**Task objective:** Every line that contains the word "Sadece" should be copied from the records below.

**Data provided:**
★ ★ ★

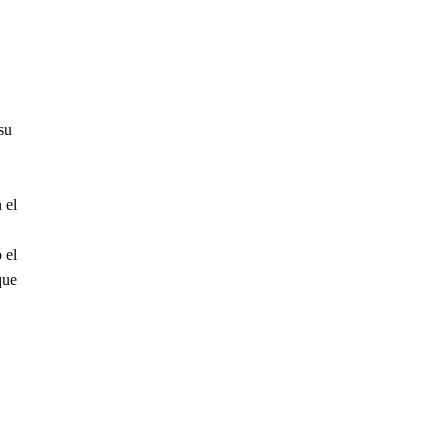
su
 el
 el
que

★ ★ ★

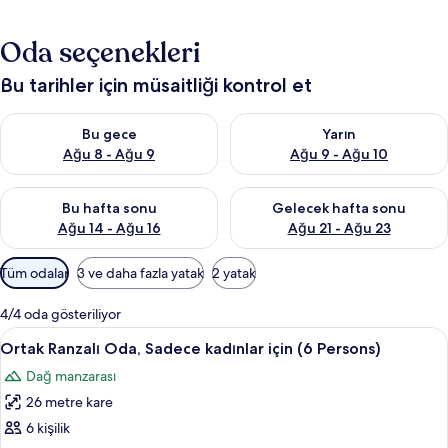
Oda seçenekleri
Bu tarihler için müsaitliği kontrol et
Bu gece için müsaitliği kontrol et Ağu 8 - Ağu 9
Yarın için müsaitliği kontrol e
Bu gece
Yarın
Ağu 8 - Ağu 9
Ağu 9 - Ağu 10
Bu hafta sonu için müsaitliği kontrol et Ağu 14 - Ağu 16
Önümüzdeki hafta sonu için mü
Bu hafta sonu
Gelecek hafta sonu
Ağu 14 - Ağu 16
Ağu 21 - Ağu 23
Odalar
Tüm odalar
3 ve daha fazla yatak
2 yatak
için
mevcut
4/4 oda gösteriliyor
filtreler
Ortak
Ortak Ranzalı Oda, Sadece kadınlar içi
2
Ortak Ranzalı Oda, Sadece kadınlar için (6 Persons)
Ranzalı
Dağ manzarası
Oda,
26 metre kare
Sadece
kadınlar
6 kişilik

★ ★ ★

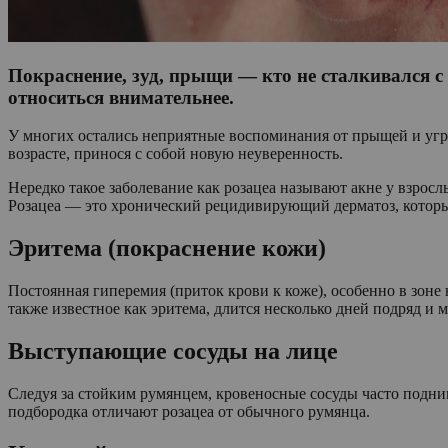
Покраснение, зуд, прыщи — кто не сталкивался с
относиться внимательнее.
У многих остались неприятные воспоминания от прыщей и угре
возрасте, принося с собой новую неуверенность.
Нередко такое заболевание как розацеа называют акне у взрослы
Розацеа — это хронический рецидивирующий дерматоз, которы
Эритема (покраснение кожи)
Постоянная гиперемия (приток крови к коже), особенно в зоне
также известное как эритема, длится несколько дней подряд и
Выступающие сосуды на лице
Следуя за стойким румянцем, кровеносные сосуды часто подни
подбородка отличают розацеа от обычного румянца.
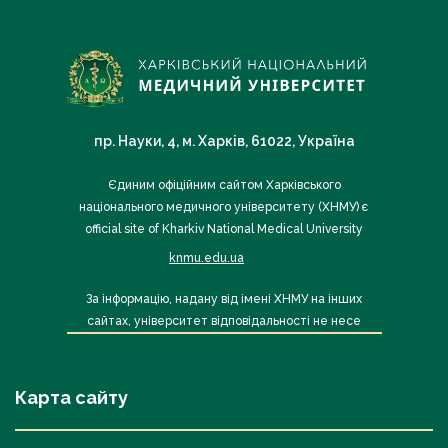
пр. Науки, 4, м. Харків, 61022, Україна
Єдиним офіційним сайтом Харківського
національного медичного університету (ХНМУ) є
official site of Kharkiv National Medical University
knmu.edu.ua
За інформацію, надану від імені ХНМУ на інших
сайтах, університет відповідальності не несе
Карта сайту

★ ★ ★

**Exercise solution:**
Ortak Ranzalı Oda, Sadece kadınlar içi
Ortak Ranzalı Oda, Sadece kadınlar için (6 Persons)
Sadece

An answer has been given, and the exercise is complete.